Dataset entries:
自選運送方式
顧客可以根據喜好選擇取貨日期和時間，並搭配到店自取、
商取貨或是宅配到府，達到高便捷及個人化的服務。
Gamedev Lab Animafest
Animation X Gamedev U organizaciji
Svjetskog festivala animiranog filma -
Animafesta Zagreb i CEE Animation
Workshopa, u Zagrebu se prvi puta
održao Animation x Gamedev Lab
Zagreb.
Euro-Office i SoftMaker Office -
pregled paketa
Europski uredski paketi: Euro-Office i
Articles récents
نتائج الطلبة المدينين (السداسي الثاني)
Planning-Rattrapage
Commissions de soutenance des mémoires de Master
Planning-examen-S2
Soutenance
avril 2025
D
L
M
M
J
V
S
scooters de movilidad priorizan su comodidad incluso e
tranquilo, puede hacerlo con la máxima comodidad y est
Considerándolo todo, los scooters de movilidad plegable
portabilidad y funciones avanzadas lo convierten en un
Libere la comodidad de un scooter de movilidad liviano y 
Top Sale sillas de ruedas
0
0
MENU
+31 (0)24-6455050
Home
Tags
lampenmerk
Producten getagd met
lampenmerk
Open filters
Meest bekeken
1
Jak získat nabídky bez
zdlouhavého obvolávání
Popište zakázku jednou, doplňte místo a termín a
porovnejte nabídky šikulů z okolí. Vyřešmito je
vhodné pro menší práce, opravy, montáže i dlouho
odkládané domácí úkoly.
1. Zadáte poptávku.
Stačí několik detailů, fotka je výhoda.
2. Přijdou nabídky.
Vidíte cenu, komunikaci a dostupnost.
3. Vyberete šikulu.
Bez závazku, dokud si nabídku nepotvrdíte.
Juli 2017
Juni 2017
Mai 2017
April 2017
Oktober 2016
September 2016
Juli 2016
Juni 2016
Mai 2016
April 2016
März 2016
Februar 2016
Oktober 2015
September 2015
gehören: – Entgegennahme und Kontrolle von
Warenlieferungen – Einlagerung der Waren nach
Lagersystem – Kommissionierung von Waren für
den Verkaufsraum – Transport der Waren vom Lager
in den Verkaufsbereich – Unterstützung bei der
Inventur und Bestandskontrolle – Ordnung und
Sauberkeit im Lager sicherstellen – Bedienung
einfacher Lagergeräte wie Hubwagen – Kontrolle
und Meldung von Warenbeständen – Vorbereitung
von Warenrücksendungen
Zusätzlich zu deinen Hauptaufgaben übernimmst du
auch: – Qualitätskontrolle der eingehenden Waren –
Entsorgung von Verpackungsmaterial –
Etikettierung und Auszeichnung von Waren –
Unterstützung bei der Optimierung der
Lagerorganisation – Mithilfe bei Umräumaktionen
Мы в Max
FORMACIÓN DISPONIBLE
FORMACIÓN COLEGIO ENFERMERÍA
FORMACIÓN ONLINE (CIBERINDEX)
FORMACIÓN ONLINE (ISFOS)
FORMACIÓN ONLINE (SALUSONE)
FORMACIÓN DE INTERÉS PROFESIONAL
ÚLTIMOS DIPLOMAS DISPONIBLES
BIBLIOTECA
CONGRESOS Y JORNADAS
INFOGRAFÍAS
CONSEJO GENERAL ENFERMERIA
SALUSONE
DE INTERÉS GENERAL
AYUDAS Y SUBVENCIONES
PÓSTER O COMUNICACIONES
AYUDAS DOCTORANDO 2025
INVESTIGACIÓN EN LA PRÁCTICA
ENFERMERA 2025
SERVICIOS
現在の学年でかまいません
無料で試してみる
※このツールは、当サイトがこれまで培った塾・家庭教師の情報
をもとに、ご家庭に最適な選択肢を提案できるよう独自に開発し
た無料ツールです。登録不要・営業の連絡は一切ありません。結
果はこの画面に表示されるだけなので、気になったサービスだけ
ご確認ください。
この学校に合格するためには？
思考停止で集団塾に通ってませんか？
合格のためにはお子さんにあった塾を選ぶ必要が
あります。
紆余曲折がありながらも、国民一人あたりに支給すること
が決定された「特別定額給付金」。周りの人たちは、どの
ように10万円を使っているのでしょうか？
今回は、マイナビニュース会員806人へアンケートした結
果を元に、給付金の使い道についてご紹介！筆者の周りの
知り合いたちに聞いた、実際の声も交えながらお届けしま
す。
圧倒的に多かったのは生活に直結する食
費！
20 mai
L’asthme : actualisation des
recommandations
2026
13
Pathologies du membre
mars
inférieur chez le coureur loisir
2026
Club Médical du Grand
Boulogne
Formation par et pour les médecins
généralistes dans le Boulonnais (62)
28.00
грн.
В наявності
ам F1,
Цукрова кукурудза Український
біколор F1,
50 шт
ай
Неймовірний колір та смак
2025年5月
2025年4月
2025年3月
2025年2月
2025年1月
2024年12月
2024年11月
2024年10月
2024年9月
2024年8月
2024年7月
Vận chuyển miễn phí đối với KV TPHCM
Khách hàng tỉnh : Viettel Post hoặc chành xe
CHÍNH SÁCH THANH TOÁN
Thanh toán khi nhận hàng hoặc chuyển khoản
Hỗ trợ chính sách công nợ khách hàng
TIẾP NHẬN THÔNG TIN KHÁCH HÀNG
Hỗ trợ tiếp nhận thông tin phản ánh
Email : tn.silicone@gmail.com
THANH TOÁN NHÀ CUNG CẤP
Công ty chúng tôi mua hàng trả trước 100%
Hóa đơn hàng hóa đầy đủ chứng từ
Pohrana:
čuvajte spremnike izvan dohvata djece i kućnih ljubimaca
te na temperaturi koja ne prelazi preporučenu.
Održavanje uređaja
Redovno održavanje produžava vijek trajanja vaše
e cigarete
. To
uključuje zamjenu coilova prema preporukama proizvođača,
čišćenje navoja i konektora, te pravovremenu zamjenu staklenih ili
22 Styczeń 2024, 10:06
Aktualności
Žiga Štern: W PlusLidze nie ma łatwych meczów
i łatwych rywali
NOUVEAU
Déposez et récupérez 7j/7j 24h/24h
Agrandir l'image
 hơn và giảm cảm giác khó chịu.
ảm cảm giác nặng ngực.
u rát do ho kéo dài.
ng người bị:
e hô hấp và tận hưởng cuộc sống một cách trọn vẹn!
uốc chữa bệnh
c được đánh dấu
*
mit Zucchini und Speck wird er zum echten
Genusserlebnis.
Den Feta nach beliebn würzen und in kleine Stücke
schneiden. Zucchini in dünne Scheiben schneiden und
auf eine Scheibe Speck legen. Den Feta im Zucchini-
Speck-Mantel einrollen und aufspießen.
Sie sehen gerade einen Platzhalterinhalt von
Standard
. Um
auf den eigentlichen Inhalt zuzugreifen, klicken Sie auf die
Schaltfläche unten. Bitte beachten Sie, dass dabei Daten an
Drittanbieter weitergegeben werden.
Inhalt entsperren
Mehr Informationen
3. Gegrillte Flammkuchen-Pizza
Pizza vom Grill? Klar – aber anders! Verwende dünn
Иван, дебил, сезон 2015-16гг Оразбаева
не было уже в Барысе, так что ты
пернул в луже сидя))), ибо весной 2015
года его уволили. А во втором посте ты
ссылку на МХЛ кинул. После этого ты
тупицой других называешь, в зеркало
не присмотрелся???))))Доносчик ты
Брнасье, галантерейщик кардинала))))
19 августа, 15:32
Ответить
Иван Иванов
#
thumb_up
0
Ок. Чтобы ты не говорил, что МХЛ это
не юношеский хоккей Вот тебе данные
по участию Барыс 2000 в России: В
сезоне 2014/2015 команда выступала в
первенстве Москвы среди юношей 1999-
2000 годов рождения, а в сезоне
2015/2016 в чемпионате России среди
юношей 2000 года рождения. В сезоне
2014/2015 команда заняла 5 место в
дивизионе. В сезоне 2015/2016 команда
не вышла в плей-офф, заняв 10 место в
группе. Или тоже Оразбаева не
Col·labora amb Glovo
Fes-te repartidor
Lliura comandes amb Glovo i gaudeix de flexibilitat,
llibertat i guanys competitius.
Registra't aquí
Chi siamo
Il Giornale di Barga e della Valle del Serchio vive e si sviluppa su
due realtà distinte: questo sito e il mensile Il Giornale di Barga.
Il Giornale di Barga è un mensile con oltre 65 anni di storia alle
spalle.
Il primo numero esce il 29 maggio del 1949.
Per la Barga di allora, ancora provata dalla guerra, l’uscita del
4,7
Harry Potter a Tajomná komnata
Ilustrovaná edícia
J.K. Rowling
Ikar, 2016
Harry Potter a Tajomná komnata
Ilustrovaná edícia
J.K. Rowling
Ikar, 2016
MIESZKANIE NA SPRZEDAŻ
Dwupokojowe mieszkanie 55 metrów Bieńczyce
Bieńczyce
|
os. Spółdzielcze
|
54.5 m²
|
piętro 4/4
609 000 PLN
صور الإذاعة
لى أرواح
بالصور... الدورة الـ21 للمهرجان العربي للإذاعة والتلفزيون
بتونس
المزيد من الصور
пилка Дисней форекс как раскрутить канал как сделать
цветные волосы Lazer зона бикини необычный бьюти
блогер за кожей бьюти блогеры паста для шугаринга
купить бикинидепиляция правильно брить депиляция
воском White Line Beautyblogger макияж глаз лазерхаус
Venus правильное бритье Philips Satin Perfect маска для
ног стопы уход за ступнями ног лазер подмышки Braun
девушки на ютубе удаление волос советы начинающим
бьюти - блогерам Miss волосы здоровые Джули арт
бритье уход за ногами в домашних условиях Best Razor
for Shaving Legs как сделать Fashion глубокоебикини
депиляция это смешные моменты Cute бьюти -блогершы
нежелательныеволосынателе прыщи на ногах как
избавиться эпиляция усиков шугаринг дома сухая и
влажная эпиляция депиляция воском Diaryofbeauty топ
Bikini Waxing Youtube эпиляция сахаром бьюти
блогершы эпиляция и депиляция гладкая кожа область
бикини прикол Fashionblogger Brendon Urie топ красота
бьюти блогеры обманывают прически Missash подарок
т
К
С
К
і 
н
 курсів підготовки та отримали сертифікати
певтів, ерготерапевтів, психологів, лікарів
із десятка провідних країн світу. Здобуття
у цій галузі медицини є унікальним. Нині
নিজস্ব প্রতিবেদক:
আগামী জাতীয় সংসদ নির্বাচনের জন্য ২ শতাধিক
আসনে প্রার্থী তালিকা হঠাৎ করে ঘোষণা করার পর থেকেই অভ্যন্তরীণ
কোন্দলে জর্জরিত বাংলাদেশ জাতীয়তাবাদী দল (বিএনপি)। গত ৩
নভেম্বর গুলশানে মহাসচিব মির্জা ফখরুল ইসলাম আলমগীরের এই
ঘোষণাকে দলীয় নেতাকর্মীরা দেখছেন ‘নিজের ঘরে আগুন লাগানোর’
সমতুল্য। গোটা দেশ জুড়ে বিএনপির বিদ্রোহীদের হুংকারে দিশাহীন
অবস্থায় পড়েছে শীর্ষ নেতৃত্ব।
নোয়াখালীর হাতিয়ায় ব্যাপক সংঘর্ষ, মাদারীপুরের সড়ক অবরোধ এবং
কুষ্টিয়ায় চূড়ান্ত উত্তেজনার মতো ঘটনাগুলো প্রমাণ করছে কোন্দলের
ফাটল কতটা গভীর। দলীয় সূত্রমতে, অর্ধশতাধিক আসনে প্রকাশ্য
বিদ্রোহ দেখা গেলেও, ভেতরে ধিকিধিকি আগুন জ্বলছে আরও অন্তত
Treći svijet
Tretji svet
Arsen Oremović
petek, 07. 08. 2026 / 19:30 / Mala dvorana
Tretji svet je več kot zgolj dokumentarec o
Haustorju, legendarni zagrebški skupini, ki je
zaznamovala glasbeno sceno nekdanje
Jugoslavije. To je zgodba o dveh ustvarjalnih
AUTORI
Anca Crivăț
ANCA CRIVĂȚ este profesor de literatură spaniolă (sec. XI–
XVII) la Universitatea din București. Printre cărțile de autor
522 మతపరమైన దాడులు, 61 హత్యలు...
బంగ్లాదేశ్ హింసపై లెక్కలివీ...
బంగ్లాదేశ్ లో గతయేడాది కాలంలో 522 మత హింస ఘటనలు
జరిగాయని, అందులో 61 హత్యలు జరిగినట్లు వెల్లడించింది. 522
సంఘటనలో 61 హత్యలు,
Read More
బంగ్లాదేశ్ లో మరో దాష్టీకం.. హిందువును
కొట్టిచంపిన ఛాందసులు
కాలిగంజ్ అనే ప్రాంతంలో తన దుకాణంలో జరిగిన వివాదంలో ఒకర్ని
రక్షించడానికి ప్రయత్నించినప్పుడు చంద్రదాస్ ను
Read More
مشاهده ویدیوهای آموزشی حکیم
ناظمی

WHAT YOU SHOULD DO:
Reproduce word for word the lines from the very first one through the line containing "Planning-Rattrapage", including both.

COMPLETED EXERCISE:
自選運送方式
顧客可以根據喜好選擇取貨日期和時間，並搭配到店自取、
商取貨或是宅配到府，達到高便捷及個人化的服務。
Gamedev Lab Animafest
Animation X Gamedev U organizaciji
Svjetskog festivala animiranog filma -
Animafesta Zagreb i CEE Animation
Workshopa, u Zagrebu se prvi puta
održao Animation x Gamedev Lab
Zagreb.
Euro-Office i SoftMaker Office -
pregled paketa
Europski uredski paketi: Euro-Office i
Articles récents
نتائج الطلبة المدينين (السداسي الثاني)
Planning-Rattrapage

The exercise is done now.